● Directive: Can you express the records below as a JSON list of strings, one string per line, with blank lines dropped and the pictures left out?

==== Supplied entries

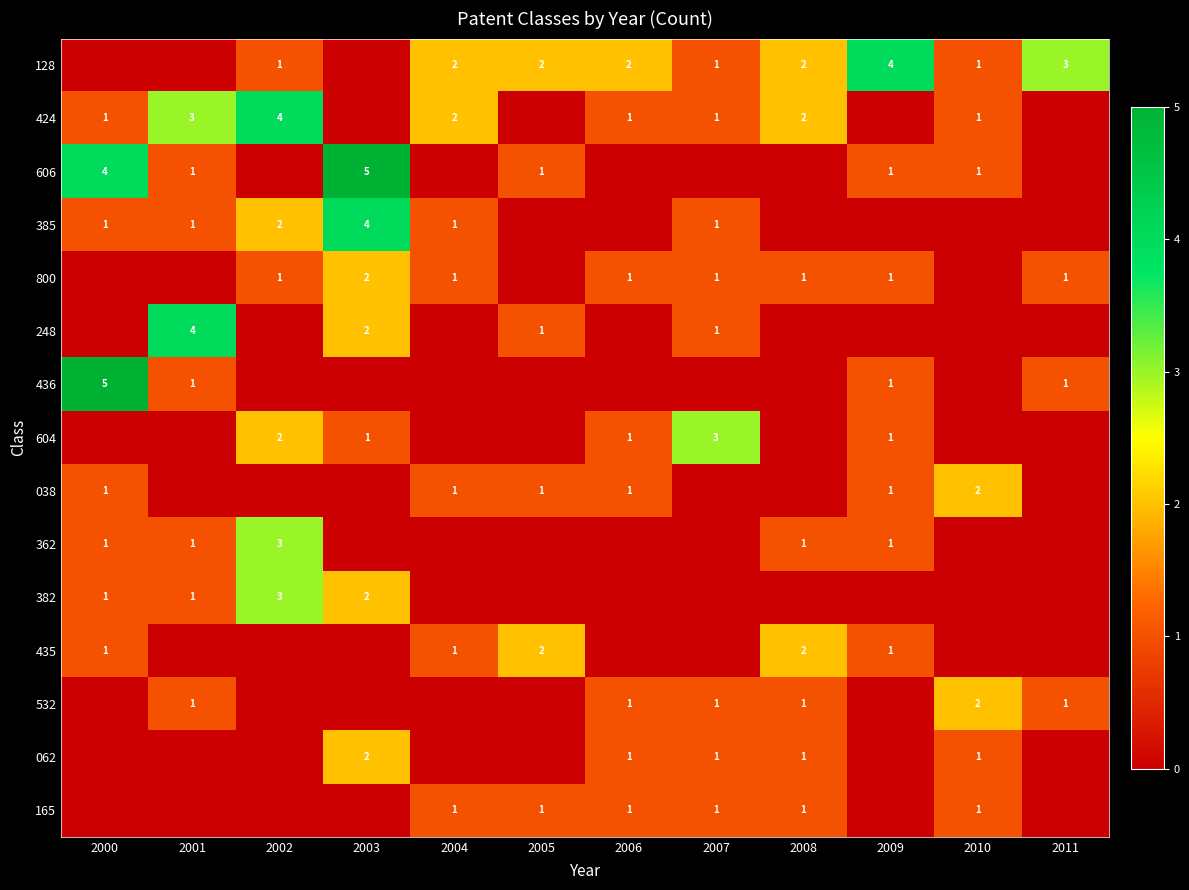

The value of 604 at 2006 is 1. True or false?

True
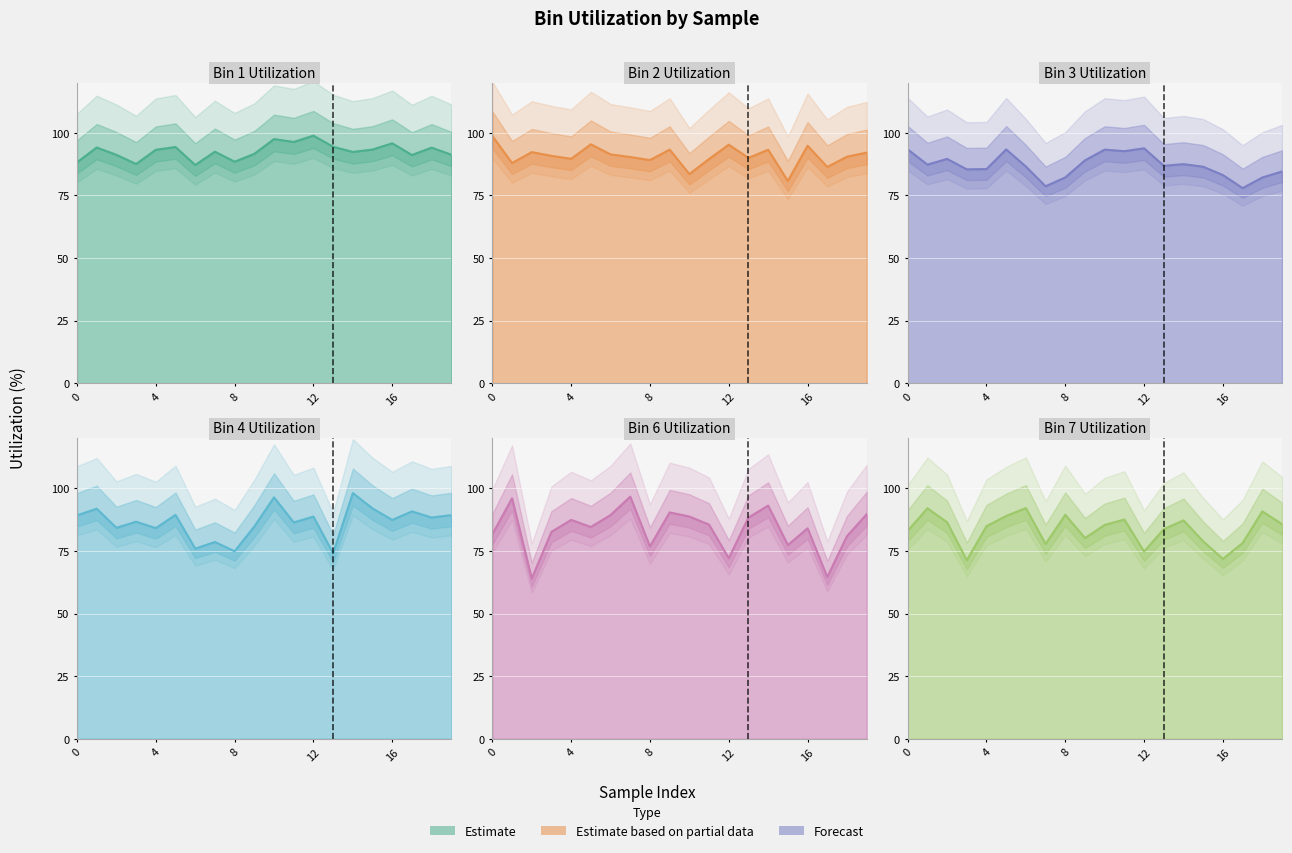

The bin_1_utilization series shows 88.2 at 0. True or false?

True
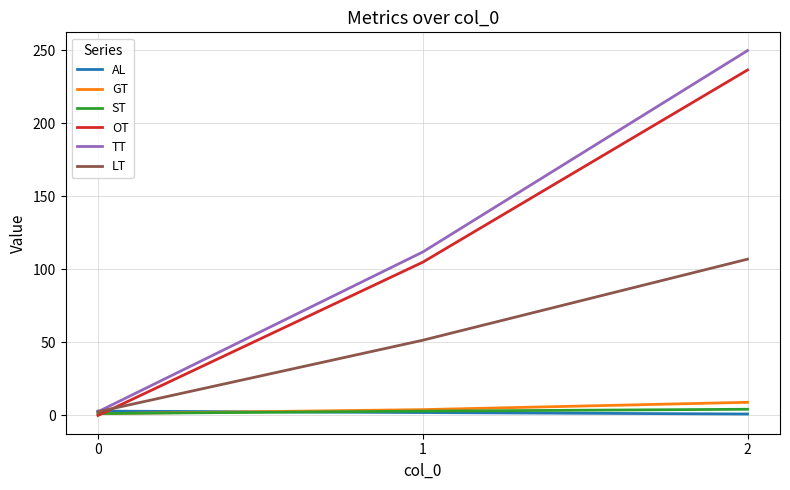

Which series changed the most between 0 and 1?

TT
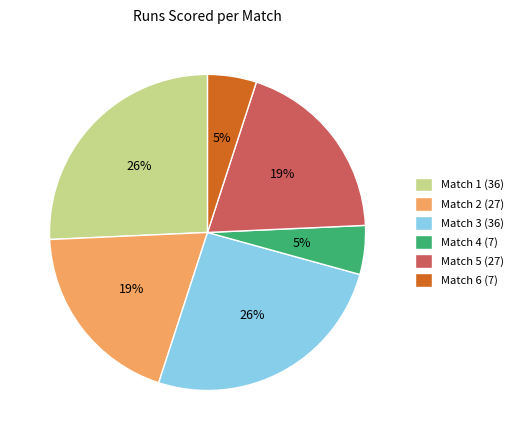

Approximately how many times larger is the value at Match 6 (7) compared to Match 4 (7)?

1.0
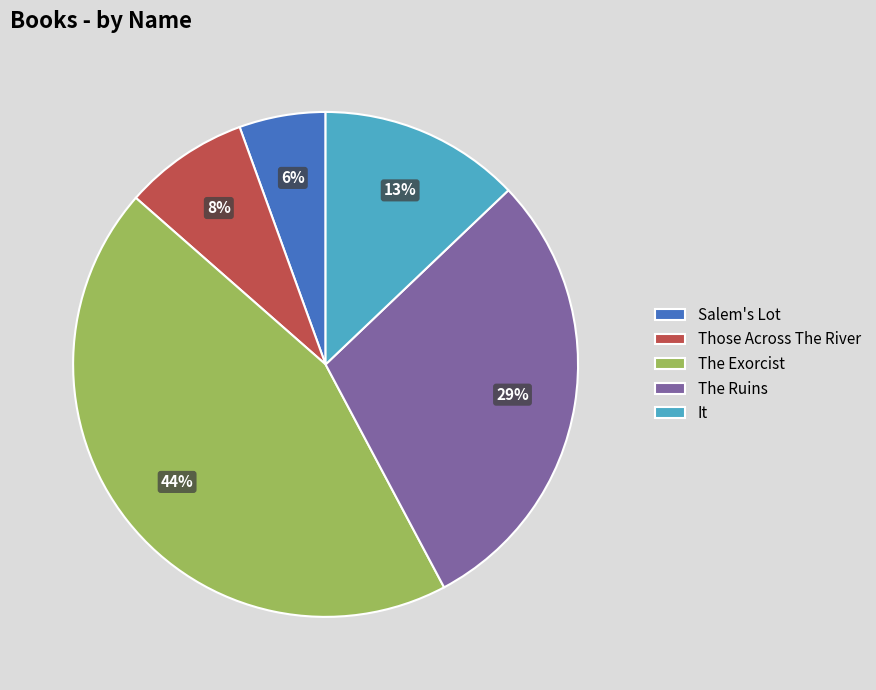

Rank the categories by value from lowest to highest.

Salem's Lot, Those Across The River, It, The Ruins, The Exorcist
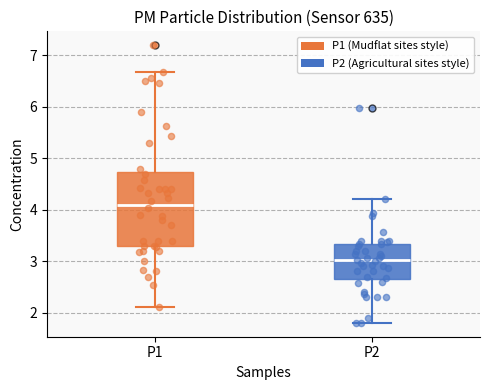

Reading left to right, transcribe this box plot: for each box, give where its median line is, the range the box spans, and where its two whiskers end, as read against the y-axis. The values are not printed on the chart, so give them approximately, as read against the axis.

P1: median 4.1, box 3.3 to 4.7, whiskers 2.1 to 6.7
P2: median 3.0, box 2.7 to 3.3, whiskers 1.8 to 4.2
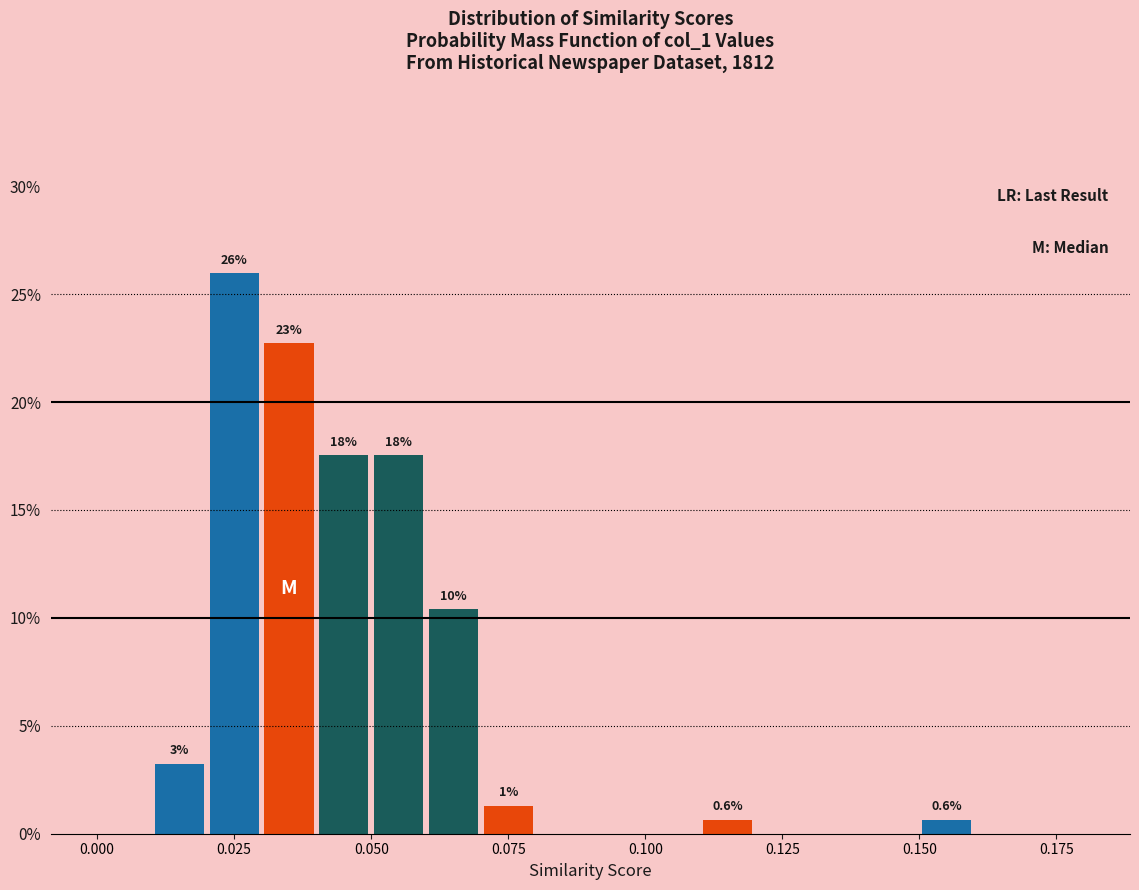

Around what value on the x-axis is the tallest bar? Give the approximate position of its centre, as read against the axis.

0.025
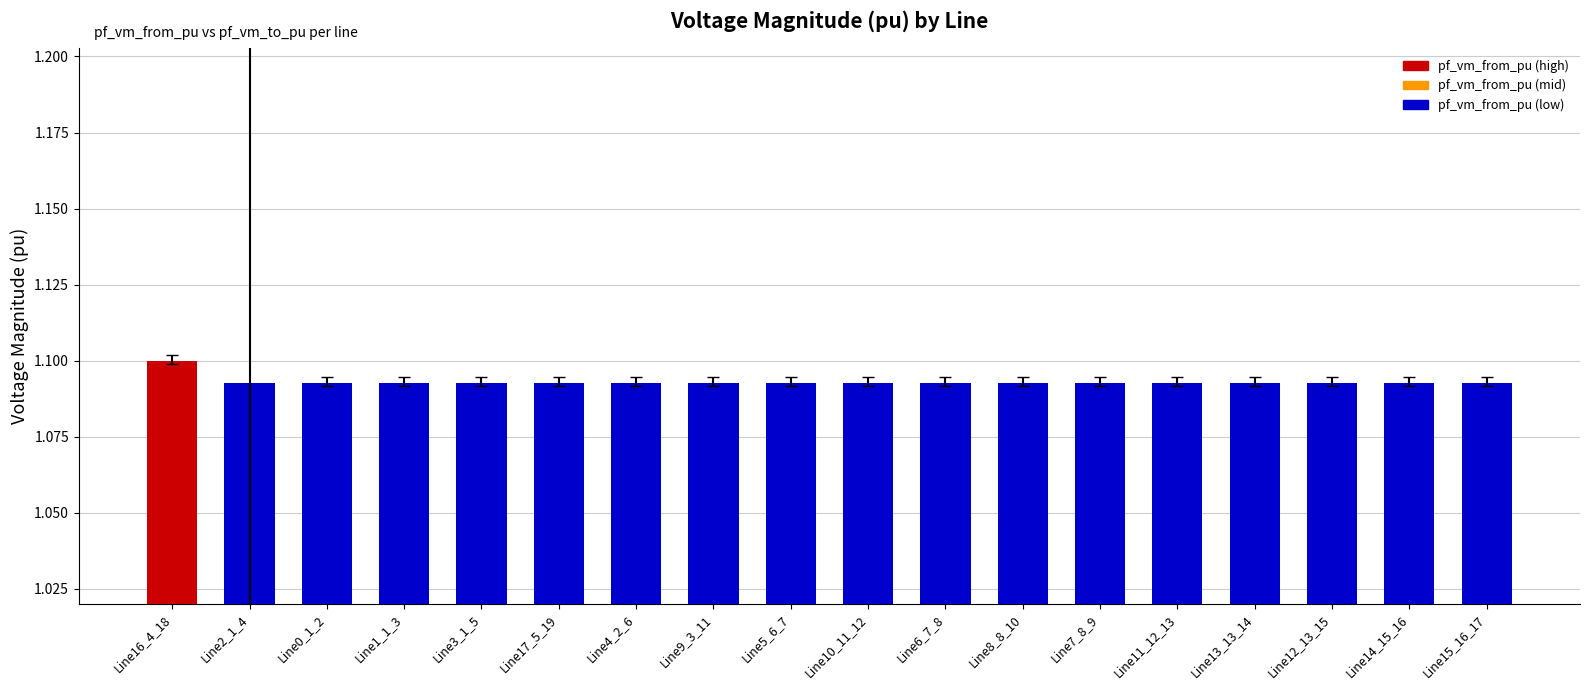

Is it true that the value at Line13_13_14 is 1.7?

False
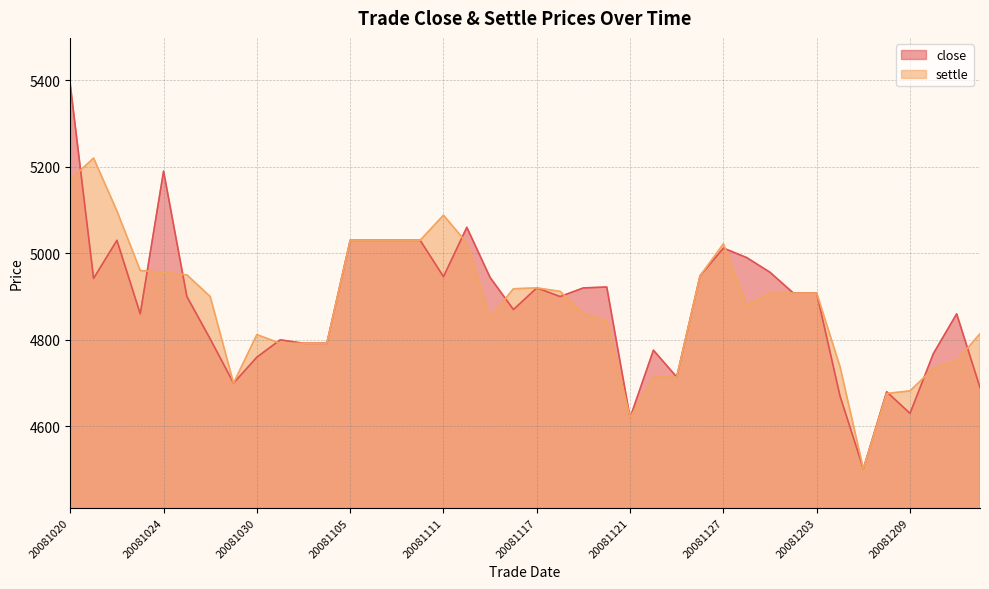

Reading left to right, what are all the values shown in this chart?

close: 20081020=5390	20081021=4942	20081022=5030	20081023=4860	20081024=5190	20081027=4900	20081028=4802	20081029=4700	20081030=4760	20081031=4800	20081103=4792	20081104=4792	20081105=5030	20081106=5030	20081107=5030	20081110=5030	20081111=4946	20081112=5060	20081113=4944	20081114=4870	20081117=4920	20081118=4900	20081119=4920	20081120=4922	20081121=4620	20081124=4776	20081125=4714	20081126=4948	20081127=5012	20081128=4990	20081201=4956	20081202=4908	20081203=4908	20081204=4670	20081205=4502	20081208=4680	20081209=4630	20081210=4768	20081211=4860	20081212=4690
settle: 20081020=5170	20081021=5220	20081022=5098	20081023=4960	20081024=4956	20081027=4950	20081028=4900	20081029=4700	20081030=4812	20081031=4792	20081103=4792	20081104=4792	20081105=5030	20081106=5030	20081107=5030	20081110=5030	20081111=5088	20081112=5024	20081113=4852	20081114=4918	20081117=4920	20081118=4912	20081119=4860	20081120=4844	20081121=4620	20081124=4714	20081125=4714	20081126=4948	20081127=5022	20081128=4880	20081201=4908	20081202=4908	20081203=4908	20081204=4738	20081205=4502	20081208=4676	20081209=4682	20081210=4734	20081211=4752	20081212=4814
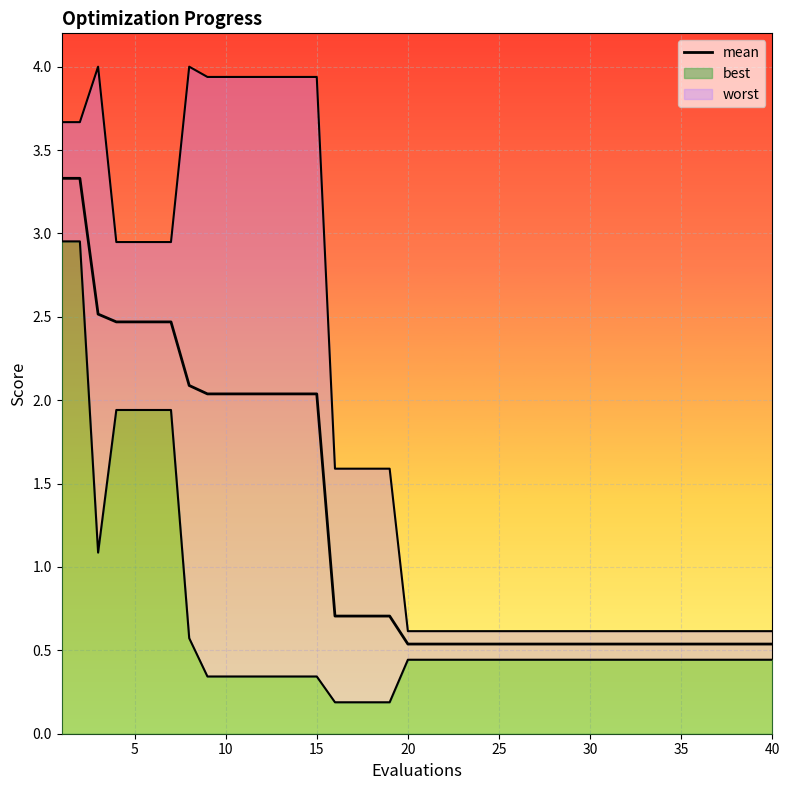

Between 15 and 10, which is larger?

10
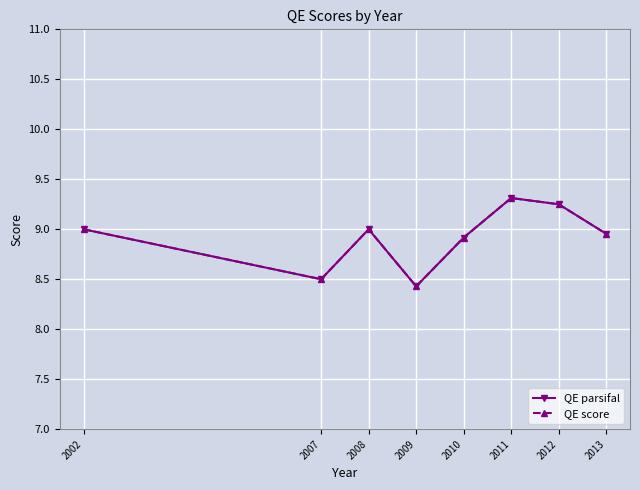

What is the total value across all series at 2002?

18.0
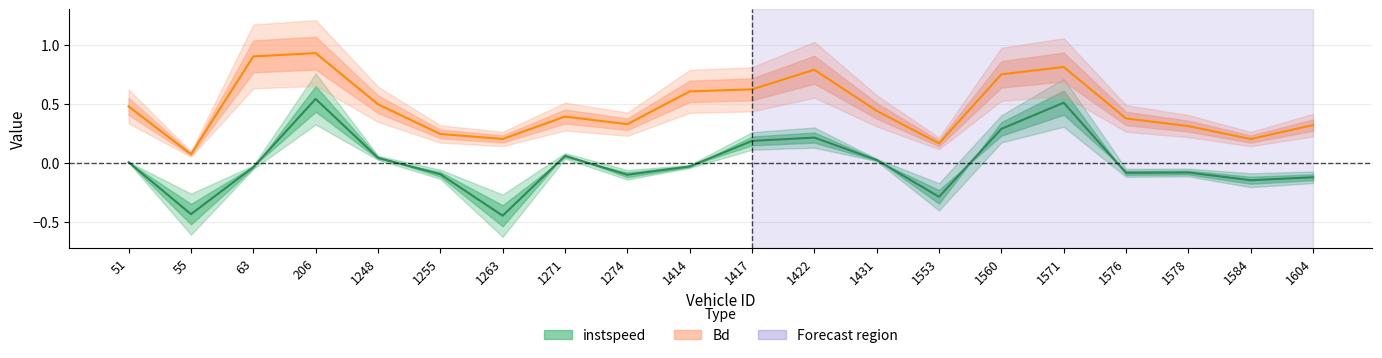

Is the value of instspeed at 1248 greater than the value of Bd at 1263?

No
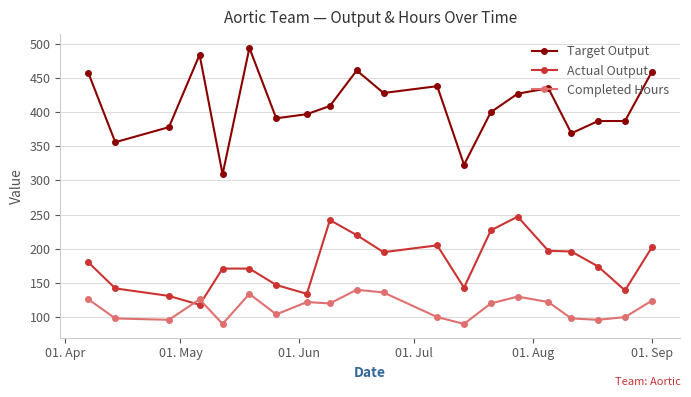

Rank the series by their maximum value, from highest to lowest.

Target Output, Actual Output, Completed Hours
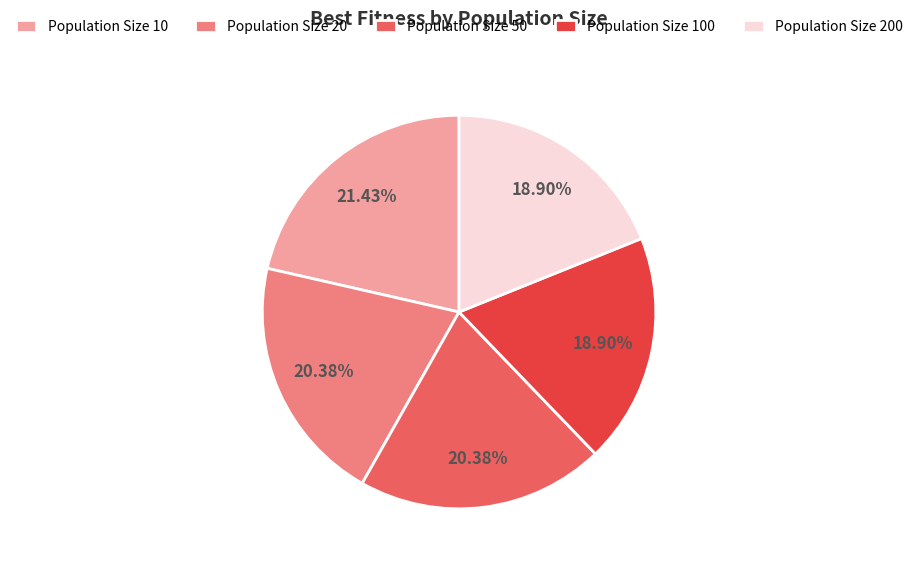

Approximately how many times larger is the value at Population Size 100 compared to Population Size 10?

0.9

========

● Result of this exercise:
[
  "The value of 604 at 2006 is 1. True or false?",
  "True",
  "The bin_1_utilization series shows 88.2 at 0. True or false?",
  "True",
  "Which series changed the most between 0 and 1?",
  "TT",
  "Approximately how many times larger is the value at Match 6 (7) compared to Match 4 (7)?",
  "1.0",
  "Rank the categories by value from lowest to highest.",
  "Salem's Lot, Those Across The River, It, The Ruins, The Exorcist",
  "Reading left to right, transcribe this box plot: for each box, give where its median line is, the range the box spans, and where its two whiskers end, as read against the y-axis. The values are not printed on the chart, so give them approximately, as read against the axis.",
  "P1: median 4.1, box 3.3 to 4.7, whiskers 2.1 to 6.7",
  "P2: median 3.0, box 2.7 to 3.3, whiskers 1.8 to 4.2",
  "Around what value on the x-axis is the tallest bar? Give the approximate position of its centre, as read against the axis.",
  "0.025",
  "Is it true that the value at Line13_13_14 is 1.7?",
  "False",
  "Reading left to right, what are all the values shown in this chart?",
  "close: 20081020=5390\t20081021=4942\t20081022=5030\t20081023=4860\t20081024=5190\t20081027=4900\t20081028=4802\t20081029=4700\t20081030=4760\t20081031=4800\t20081103=4792\t20081104=4792\t20081105=5030\t20081106=5030\t20081107=5030\t20081110=5030\t20081111=4946\t20081112=5060\t20081113=4944\t20081114=4870\t20081117=4920\t20081118=4900\t20081119=4920\t20081120=4922\t20081121=4620\t20081124=4776\t20081125=4714\t20081126=4948\t20081127=5012\t20081128=4990\t20081201=4956\t20081202=4908\t20081203=4908\t20081204=4670\t20081205=4502\t20081208=4680\t20081209=4630\t20081210=4768\t20081211=4860\t20081212=4690",
  "settle: 20081020=5170\t20081021=5220\t20081022=5098\t20081023=4960\t20081024=4956\t20081027=4950\t20081028=4900\t20081029=4700\t20081030=4812\t20081031=4792\t20081103=4792\t20081104=4792\t20081105=5030\t20081106=5030\t20081107=5030\t20081110=5030\t20081111=5088\t20081112=5024\t20081113=4852\t20081114=4918\t20081117=4920\t20081118=4912\t20081119=4860\t20081120=4844\t20081121=4620\t20081124=4714\t20081125=4714\t20081126=4948\t20081127=5022\t20081128=4880\t20081201=4908\t20081202=4908\t20081203=4908\t20081204=4738\t20081205=4502\t20081208=4676\t20081209=4682\t20081210=4734\t20081211=4752\t20081212=4814",
  "Between 15 and 10, which is larger?",
  "10",
  "What is the total value across all series at 2002?",
  "18.0",
  "Is the value of instspeed at 1248 greater than the value of Bd at 1263?",
  "No",
  "Rank the series by their maximum value, from highest to lowest.",
  "Target Output, Actual Output, Completed Hours",
  "Approximately how many times larger is the value at Population Size 100 compared to Population Size 10?",
  "0.9"
]